[Records for processing]

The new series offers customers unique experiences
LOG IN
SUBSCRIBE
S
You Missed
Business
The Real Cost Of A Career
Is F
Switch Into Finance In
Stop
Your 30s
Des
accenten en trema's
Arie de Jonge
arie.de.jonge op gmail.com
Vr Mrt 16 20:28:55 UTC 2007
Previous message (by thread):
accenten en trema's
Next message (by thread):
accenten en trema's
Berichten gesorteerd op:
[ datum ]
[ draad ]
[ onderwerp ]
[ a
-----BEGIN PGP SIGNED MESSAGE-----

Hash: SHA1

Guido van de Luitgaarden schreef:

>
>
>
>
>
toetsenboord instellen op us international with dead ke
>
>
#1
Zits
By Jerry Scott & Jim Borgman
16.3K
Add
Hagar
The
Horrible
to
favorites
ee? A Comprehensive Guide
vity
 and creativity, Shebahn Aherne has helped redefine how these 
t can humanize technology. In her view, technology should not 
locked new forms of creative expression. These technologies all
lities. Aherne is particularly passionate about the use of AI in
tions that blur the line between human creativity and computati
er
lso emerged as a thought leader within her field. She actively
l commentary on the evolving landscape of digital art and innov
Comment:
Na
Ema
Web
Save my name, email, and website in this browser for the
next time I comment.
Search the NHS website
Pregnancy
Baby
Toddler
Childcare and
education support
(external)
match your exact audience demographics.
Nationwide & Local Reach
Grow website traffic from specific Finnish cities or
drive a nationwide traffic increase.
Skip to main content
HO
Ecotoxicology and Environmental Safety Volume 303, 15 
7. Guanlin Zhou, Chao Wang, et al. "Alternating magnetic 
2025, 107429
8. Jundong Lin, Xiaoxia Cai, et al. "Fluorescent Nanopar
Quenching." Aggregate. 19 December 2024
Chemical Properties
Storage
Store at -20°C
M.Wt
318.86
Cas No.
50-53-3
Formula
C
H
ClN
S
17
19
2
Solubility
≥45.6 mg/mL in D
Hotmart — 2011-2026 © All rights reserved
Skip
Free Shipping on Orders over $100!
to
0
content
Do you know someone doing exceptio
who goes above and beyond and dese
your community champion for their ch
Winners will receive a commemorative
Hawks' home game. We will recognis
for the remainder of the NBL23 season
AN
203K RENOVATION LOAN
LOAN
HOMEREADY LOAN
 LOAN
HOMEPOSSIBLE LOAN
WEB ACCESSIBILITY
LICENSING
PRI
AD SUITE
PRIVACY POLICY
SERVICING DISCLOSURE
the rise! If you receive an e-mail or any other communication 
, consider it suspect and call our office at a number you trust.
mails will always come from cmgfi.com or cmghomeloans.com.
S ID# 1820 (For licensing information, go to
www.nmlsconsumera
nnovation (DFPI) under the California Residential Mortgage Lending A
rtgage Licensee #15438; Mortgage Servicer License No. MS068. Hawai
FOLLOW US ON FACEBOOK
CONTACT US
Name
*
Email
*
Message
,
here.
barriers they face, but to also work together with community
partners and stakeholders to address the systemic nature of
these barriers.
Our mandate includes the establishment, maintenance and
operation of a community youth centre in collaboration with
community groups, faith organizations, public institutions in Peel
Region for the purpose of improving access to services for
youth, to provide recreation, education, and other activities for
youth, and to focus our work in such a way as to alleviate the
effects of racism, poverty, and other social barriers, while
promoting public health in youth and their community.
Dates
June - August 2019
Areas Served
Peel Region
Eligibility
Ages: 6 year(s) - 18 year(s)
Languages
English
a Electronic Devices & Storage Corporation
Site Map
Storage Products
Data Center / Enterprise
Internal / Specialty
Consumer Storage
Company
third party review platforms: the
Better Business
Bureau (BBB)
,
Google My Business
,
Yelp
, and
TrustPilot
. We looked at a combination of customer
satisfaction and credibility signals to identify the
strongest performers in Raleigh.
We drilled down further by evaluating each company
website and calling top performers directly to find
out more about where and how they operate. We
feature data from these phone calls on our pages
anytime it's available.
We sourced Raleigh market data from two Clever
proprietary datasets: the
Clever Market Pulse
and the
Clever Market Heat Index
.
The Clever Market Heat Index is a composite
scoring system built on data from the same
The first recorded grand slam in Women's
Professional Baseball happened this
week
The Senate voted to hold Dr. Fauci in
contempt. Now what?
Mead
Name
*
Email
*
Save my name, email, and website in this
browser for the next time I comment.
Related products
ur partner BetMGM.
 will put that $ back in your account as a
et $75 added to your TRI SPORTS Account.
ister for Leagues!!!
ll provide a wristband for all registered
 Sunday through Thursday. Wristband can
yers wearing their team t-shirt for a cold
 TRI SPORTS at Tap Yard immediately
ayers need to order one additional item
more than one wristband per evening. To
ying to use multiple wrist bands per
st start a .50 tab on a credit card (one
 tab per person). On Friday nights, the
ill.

[/Records for processing]

Task details
Gather every line in the records that contains the word "performers", and copy each one.

Answer to this exercise
strongest performers in Raleigh.
website and calling top performers directly to find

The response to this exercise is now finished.